When I wore vintage Jordans and a Dennis Rodman jersey under my jacket, everyone was so surprised…
What’s the one thing you would never wear with a suit?
Shirts with too many buttons – somehow these shirts seem to be popular in Japan. Also, I would never wear a shirt that has really brightly colored buttonhole stitching.
Is there any occasion when you wouldn’t wear a suit?
In Japan, wearing a suit has a different meaning, but outside of Japan, a stylish suit is sometimes recognized as the trademark of a successful man. I wear suits, but I’m not trying to say that I’m a successful man. So I would not wear a suit where people could get the wrong impression of me.
What are the best shoes to wear with a suit?
Recently I’ve enjoyed wearing more casual shoes rather than dress shoes. Dr. Martens’ 3-eye Steed shoes have a slim last, and go with a suit quite well.
What are your top five things to purchase at 7-Eleven?
When I drink too much the night before, I buy a teriyaki chicken sandwich or soba for lunch at 7-Eleven near my office.
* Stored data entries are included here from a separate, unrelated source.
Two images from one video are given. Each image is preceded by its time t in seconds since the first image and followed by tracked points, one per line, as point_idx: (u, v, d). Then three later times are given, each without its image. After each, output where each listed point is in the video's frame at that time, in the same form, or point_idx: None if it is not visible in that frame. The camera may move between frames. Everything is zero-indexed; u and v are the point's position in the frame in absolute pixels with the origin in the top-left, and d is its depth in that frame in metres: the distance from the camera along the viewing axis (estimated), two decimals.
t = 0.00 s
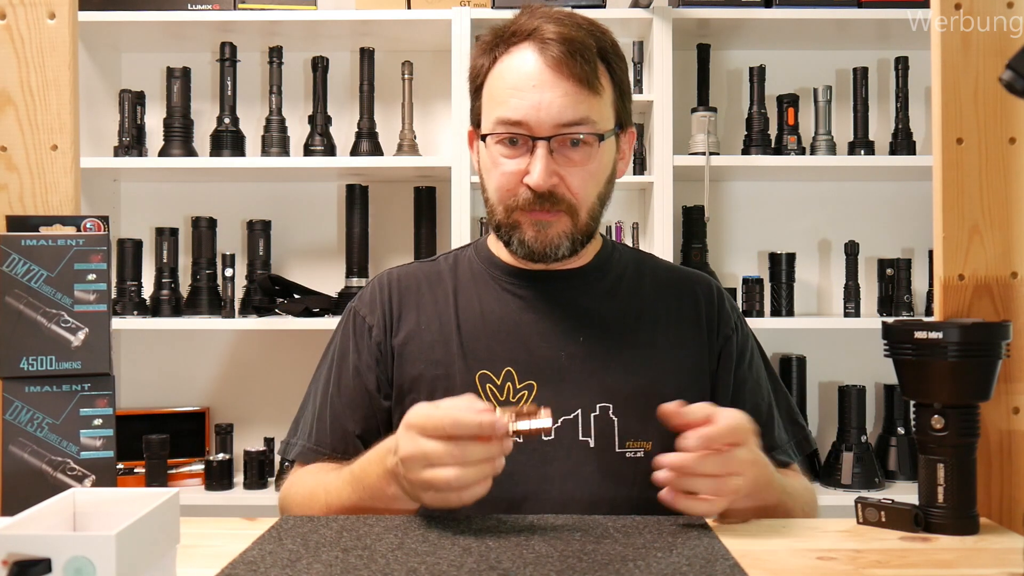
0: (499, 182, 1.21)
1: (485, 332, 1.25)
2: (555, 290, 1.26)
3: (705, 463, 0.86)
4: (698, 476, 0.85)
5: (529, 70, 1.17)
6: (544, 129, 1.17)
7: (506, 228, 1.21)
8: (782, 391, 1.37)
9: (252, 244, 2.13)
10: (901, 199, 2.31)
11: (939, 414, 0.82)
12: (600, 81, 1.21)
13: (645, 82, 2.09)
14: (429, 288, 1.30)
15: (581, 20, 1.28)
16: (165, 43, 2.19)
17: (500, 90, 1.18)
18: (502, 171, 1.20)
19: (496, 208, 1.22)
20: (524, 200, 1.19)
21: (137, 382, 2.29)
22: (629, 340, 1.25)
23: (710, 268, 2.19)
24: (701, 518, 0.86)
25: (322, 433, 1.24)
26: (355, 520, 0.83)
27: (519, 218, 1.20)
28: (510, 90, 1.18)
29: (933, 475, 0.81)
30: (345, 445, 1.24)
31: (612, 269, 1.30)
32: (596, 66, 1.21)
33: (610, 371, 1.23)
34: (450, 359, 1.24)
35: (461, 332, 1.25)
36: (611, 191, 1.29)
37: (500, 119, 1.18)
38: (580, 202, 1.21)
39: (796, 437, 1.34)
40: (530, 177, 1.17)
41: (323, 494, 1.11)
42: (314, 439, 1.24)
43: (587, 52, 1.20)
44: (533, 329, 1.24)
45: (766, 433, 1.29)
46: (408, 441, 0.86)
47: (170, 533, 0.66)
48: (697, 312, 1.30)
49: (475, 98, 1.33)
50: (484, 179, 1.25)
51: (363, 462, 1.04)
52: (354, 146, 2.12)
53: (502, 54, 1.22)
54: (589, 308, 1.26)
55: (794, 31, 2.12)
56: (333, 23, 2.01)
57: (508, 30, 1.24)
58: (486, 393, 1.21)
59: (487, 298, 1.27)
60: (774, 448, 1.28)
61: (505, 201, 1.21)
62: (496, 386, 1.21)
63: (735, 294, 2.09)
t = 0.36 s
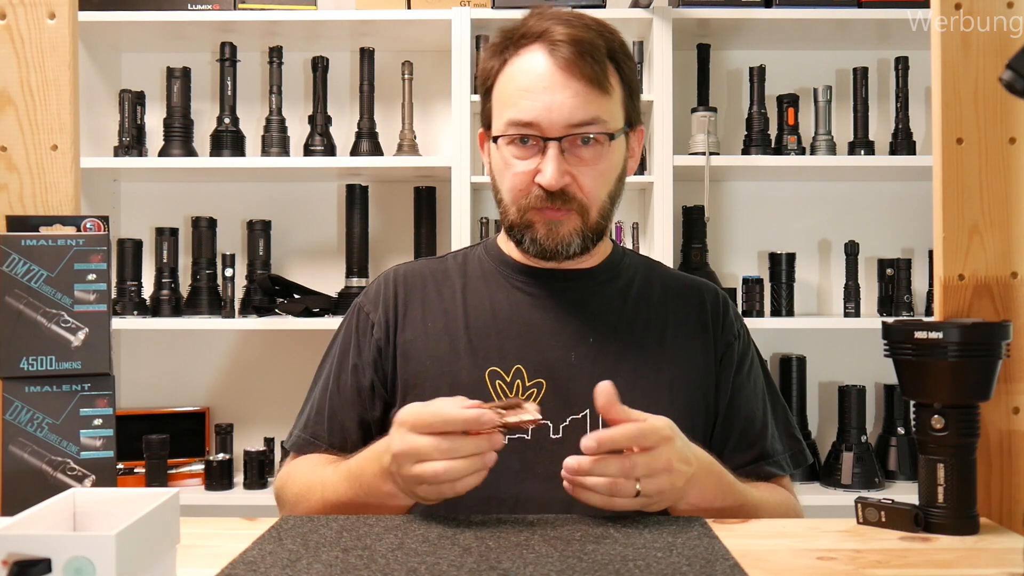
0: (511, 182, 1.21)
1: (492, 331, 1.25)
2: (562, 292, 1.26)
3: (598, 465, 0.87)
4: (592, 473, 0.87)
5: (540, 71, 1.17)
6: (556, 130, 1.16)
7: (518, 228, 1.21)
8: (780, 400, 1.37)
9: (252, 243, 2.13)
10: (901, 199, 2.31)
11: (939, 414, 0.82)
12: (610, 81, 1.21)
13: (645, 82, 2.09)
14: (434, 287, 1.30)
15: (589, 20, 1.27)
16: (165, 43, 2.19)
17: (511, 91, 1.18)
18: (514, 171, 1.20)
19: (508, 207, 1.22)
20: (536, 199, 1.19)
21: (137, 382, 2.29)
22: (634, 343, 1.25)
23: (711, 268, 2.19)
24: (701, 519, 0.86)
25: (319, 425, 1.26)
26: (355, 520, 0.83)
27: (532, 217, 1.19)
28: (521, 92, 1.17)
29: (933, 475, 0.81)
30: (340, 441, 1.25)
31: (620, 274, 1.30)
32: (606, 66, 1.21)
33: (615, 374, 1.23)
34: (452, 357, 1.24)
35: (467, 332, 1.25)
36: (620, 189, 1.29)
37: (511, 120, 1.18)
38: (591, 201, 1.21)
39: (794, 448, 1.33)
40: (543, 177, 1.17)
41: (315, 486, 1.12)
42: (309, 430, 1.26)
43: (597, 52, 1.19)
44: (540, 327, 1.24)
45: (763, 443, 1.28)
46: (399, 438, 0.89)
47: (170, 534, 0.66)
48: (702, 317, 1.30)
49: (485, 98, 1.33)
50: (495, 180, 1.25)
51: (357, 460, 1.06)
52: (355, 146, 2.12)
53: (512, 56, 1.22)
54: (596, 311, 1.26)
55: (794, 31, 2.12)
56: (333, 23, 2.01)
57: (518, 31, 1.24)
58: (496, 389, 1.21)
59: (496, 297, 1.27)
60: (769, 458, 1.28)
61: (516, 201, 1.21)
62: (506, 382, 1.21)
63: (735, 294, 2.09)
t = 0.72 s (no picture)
0: (491, 187, 1.21)
1: (493, 329, 1.25)
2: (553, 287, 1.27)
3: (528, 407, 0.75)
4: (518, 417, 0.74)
5: (510, 78, 1.16)
6: (530, 135, 1.17)
7: (501, 233, 1.22)
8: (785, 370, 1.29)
9: (252, 243, 2.13)
10: (901, 199, 2.31)
11: (939, 414, 0.82)
12: (582, 82, 1.20)
13: (645, 82, 2.09)
14: (436, 288, 1.31)
15: (561, 22, 1.26)
16: (165, 43, 2.19)
17: (485, 100, 1.19)
18: (492, 177, 1.21)
19: (491, 212, 1.23)
20: (517, 203, 1.20)
21: (137, 382, 2.29)
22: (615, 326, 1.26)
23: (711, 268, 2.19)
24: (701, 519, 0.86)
25: (329, 427, 1.20)
26: (355, 520, 0.83)
27: (513, 220, 1.20)
28: (494, 99, 1.18)
29: (933, 475, 0.81)
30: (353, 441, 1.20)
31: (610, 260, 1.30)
32: (576, 67, 1.19)
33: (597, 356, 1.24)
34: (457, 356, 1.24)
35: (470, 331, 1.26)
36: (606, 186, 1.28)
37: (487, 128, 1.18)
38: (574, 200, 1.21)
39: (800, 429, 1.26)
40: (520, 181, 1.17)
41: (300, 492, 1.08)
42: (319, 432, 1.20)
43: (564, 54, 1.18)
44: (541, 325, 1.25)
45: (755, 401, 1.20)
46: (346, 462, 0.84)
47: (171, 534, 0.66)
48: (688, 297, 1.30)
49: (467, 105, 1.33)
50: (478, 186, 1.26)
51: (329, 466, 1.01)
52: (355, 146, 2.12)
53: (485, 65, 1.22)
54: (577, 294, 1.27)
55: (794, 31, 2.12)
56: (333, 23, 2.01)
57: (489, 39, 1.24)
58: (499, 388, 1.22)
59: (494, 297, 1.28)
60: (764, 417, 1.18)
61: (498, 205, 1.22)
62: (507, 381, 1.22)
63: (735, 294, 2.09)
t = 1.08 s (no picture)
0: (499, 171, 1.21)
1: (481, 335, 1.25)
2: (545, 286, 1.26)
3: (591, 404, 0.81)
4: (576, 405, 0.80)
5: (536, 64, 1.17)
6: (549, 123, 1.17)
7: (503, 219, 1.21)
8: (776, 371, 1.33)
9: (252, 243, 2.13)
10: (901, 199, 2.31)
11: (939, 414, 0.82)
12: (604, 80, 1.21)
13: (645, 82, 2.09)
14: (423, 294, 1.31)
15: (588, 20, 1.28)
16: (165, 43, 2.19)
17: (505, 82, 1.19)
18: (503, 160, 1.20)
19: (495, 196, 1.22)
20: (525, 189, 1.19)
21: (137, 383, 2.29)
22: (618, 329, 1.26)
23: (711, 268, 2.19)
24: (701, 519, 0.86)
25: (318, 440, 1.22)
26: (355, 520, 0.83)
27: (519, 206, 1.20)
28: (516, 83, 1.18)
29: (933, 475, 0.81)
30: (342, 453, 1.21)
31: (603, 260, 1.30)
32: (601, 65, 1.21)
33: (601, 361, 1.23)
34: (443, 363, 1.24)
35: (456, 337, 1.25)
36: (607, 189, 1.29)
37: (505, 111, 1.18)
38: (579, 195, 1.21)
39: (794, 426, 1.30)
40: (533, 168, 1.17)
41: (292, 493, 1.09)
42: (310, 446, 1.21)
43: (593, 50, 1.20)
44: (530, 329, 1.25)
45: (759, 412, 1.24)
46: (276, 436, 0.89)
47: (171, 534, 0.66)
48: (686, 298, 1.30)
49: (477, 91, 1.32)
50: (484, 168, 1.25)
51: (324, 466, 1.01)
52: (355, 146, 2.12)
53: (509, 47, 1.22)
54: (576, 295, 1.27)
55: (794, 31, 2.12)
56: (333, 23, 2.01)
57: (514, 26, 1.24)
58: (487, 392, 1.21)
59: (483, 303, 1.27)
60: (767, 428, 1.23)
61: (505, 190, 1.21)
62: (497, 386, 1.22)
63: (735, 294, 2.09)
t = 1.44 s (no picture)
0: (515, 182, 1.20)
1: (489, 335, 1.25)
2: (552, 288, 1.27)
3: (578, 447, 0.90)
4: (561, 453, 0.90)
5: (552, 74, 1.16)
6: (565, 135, 1.16)
7: (519, 229, 1.21)
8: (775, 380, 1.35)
9: (252, 243, 2.13)
10: (901, 199, 2.31)
11: (938, 414, 0.82)
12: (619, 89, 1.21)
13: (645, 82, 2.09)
14: (431, 292, 1.30)
15: (600, 26, 1.27)
16: (165, 43, 2.19)
17: (520, 92, 1.17)
18: (519, 172, 1.19)
19: (511, 206, 1.22)
20: (541, 202, 1.19)
21: (137, 382, 2.29)
22: (628, 338, 1.25)
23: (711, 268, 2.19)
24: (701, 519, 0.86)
25: (328, 434, 1.24)
26: (355, 520, 0.83)
27: (535, 218, 1.20)
28: (532, 92, 1.16)
29: (933, 475, 0.81)
30: (351, 448, 1.23)
31: (608, 266, 1.30)
32: (615, 73, 1.21)
33: (611, 368, 1.23)
34: (452, 363, 1.24)
35: (465, 336, 1.25)
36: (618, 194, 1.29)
37: (520, 120, 1.16)
38: (594, 207, 1.21)
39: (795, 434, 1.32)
40: (549, 181, 1.17)
41: (330, 490, 1.11)
42: (320, 441, 1.23)
43: (608, 59, 1.20)
44: (538, 329, 1.24)
45: (762, 425, 1.26)
46: (432, 424, 0.91)
47: (170, 533, 0.66)
48: (693, 306, 1.30)
49: (490, 94, 1.32)
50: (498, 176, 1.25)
51: (370, 460, 1.05)
52: (355, 146, 2.12)
53: (524, 54, 1.21)
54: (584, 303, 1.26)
55: (794, 31, 2.12)
56: (332, 23, 2.01)
57: (529, 32, 1.23)
58: (496, 391, 1.21)
59: (491, 301, 1.27)
60: (769, 441, 1.25)
61: (520, 202, 1.20)
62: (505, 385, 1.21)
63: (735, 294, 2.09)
Also, Sapporo beer at night, and coffee and donuts in the day.
What is the significance of 7-Eleven in Japan?
I’m from Sapporo in Hokkaido. These days, there are vending machines and convenience stores everywhere, but it wasn’t always like that. When I was younger, it was normal to buy books at a bookstore, toys at a toyshop, etc. I remember when convenience stores started opening in Japan, and 7-Eleven was the first one. For me it was so surprising. I can’t tell you the exact significance in Japan, but looking back, I think it was the beginning of a more mixed culture.